Ankara ile tanışmam 1947 yılında Gazi Eğitim Enstitüsü Resim-İş Bölümü (bugün Gazi Eğitim Fakültesi olarak görev yapan Mimar Kemalettin’in yaptığı klasik dönemin seçkin ana binası) sınavlarına girmek için geldiğimde oldu. Milli Eğitim Bakanlığı’nın ortaöğretime öğretmen yetiştiren yegane öğretim yuvası idi. O yıllar da Beşevler, tarlalar içinde beş gecekondudan ibaret bir yerdi. Bahçelievler yeni imara açılmış inşaat halindeyken şehrin merkezi de Ulus ve Anafartalar Caddesiydi. Fen Fakültesi inşaat halinde, Beşevler -Ulus arası ise bomboş bir araziden ibaretti. Bahçelievler’e bir otobüs çalışıyordu. Bilet on beş kuruştu. Çok kere o parayı da çoğumuz bulamaz, aramızda denkleştirerek işi acele olanlara verirdik. Onu otobüsle gönderip kalanlar yürüyerek dönerdik.
Yenişehir, Kızılay henüz inşaat halinde idi. Ulus’ta Yeni Sinema ve Park Sineması vardı. En iyi filmleri Yeni Sinema getirdiğinden oraya giderdik. Okulumuz yatılı olduğu için cumartesi ve pazar izin günlerinde dışarı çıkar kapılar erken kapanacağı için de erkenden dönmek zorunda kalırdık.
Anıtkabir inşa halindeydi. Bazen biz de bir taş koymak için orada olurduk.
Öğretmen Okulu’nda fotoğrafla tanışmıştım lakin hevesim yarım kalmıştı. Gazi Eğitim Resim Bölümü’nde Fotoğraf Bölümü’nün de oluşu beni fazlasıyla sevindirmişti. Çünkü artık fotoğrafla iç içe olabilecektim. Hocamız, Türk sanat fotoğrafının öncülerinden Şinasi Barutçu’ydu. O günler için en önemli sıkıntı, okulda tek fotoğraf makinesinin oluşu ve kullanmak için hepimizin sıra beklemesiydi. Gün geçtikçe bir makine edinme ihtiyacını hissetmeye başladım.

-- Çalışma Görevi 1 --
Ankara anılarından "Öğretmen Okulu’nda fotoğrafla" sözleriyle başlayıp "ihtiyacını hissetmeye başladım." sözlerine kadar süren kısmı hiçbir değişiklik yapmadan geri veriniz.
-- Çalışma Görevi 2 --
Aşağıdaki ifadelerin Ankara anılarıyla uyuşup uyuşmadığını her biri için evet veya hayır diyerek belirtiniz ve kararı veren sözleri metinden alıntılayınız.
(a) Bahçelievler'e çalışan otobüsün bileti on beş kuruştu.
(b) Anlatıcı, en iyi filmleri getirdiği için Park Sineması'na giderdi.
(c) Okulda öğrencilerin kullanabileceği birden fazla fotoğraf makinesi vardı.
-- Çalışma Görevi 3 --
Ankara anılarını son cümlesinden itibaren devam ettiriniz.
Buradaki satırlar başka bir kaynaktan alınmıştır.

-- Sağlanan Veriler --

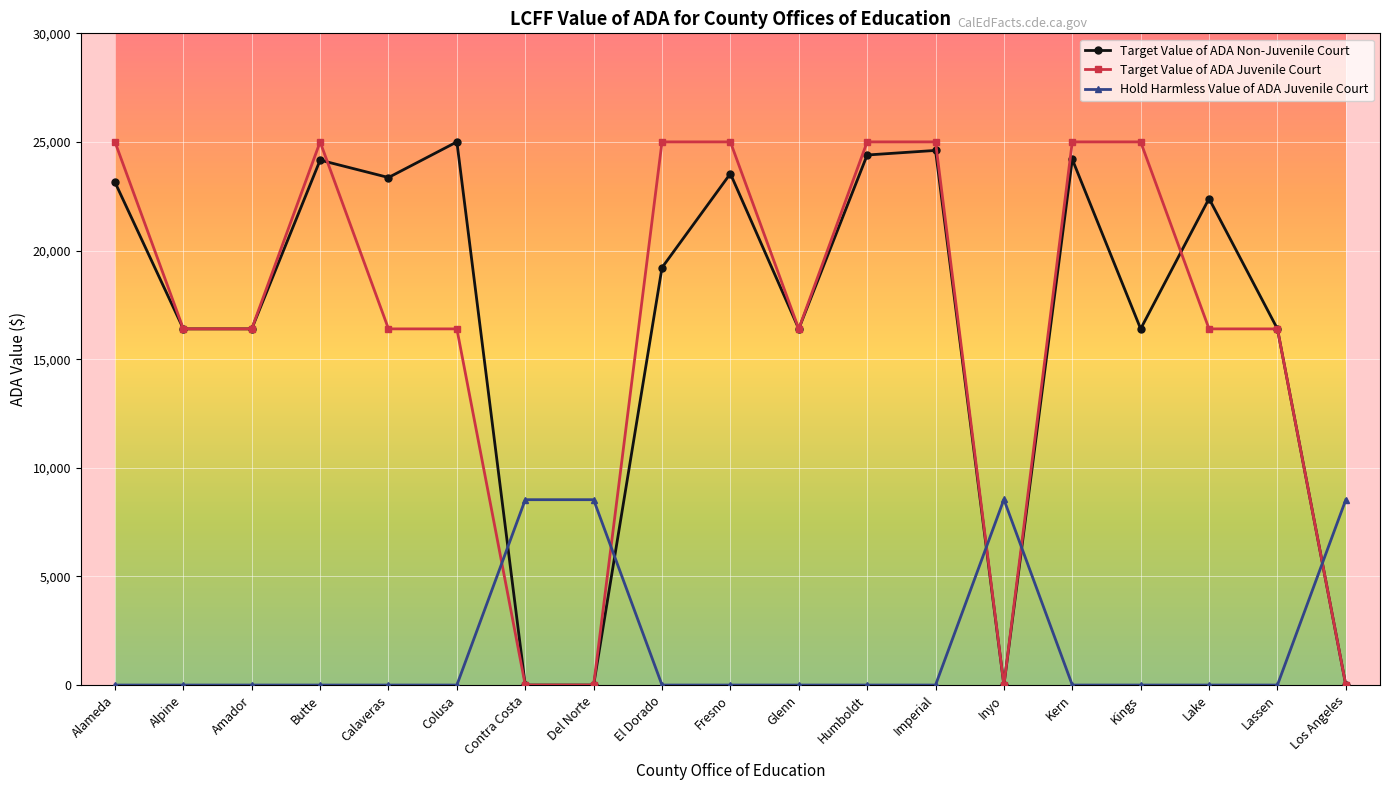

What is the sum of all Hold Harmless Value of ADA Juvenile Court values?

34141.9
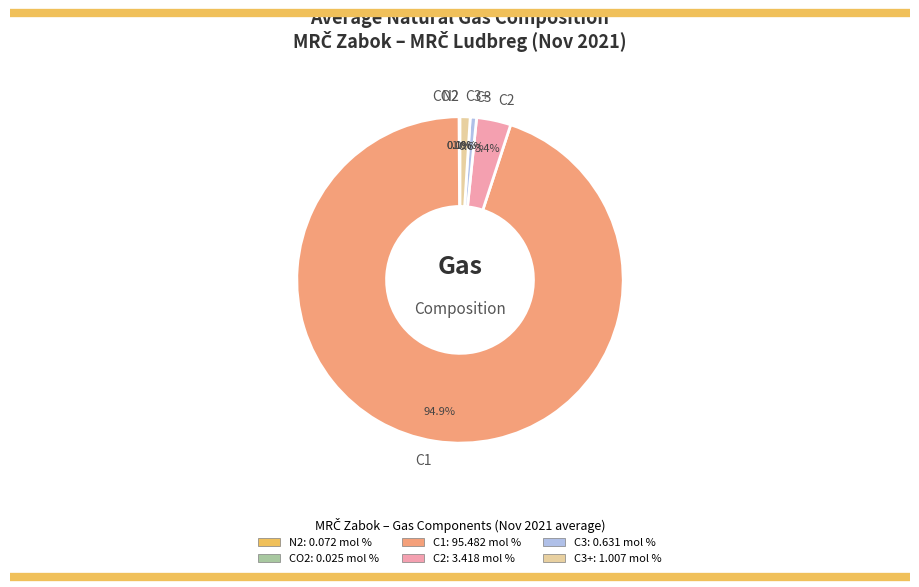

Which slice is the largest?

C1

-- Cevap Alanı 1 --
Öğretmen Okulu’nda fotoğrafla tanışmıştım lakin hevesim yarım kalmıştı. Gazi Eğitim Resim Bölümü’nde Fotoğraf Bölümü’nün de oluşu beni fazlasıyla sevindirmişti. Çünkü artık fotoğrafla iç içe olabilecektim. Hocamız, Türk sanat fotoğrafının öncülerinden Şinasi Barutçu’ydu. O günler için en önemli sıkıntı, okulda tek fotoğraf makinesinin oluşu ve kullanmak için hepimizin sıra beklemesiydi. Gün geçtikçe bir makine edinme ihtiyacını hissetmeye başladım.

-- Cevap Alanı 2 --
(a) Evet: "Bilet on beş kuruştu."
(b) Hayır: "En iyi filmleri Yeni Sinema getirdiğinden oraya giderdik."
(c) Hayır: "okulda tek fotoğraf makinesinin oluşu ve kullanmak için hepimizin sıra beklemesiydi"

-- Cevap Alanı 3 --
Hocamızın fotoğraflarından etkilenerek, resim ve grafik çalışmalarından esinlendiğimiz estetik kaygılar içinde sanatsal çalışmalar yapma sevdasında idim. Bu arada Ankara’da fotoğraf stüdyoları ve amatör fotoğrafçıların işlerini yapanlarla ilgilenmeye başladım. 1950’li yıllarda Anafartalar Caddesi’nde Stüdyosu olan Osman Darcan’ın portre fotoğrafları farkediliyordu. O yıllarda Osman Darcan, Devlet Tiyatroları’nın fotoğraflarını çekiyordu. Ulus’ta hatırladığım Foto Spor, Foto Naim amatör işleri yapıyordu. Foto Naim, Şinasi Barutçu’nun da dostu idi. İyi baskılar yaptığını hatırlıyorum. 1960’lı yıllarda portreci olarak Kızılay İzmir Caddesi’nde Hakkı Tarık Tez dikkatimi çekerdi. Rahmetli Mustafa Türkyılmaz’la tanışmamda Kızılay’da Foto Albert’in vitrininde gösterime sunduğu artistik (sanatsal) fotoğraflarından dolayı olmuştu.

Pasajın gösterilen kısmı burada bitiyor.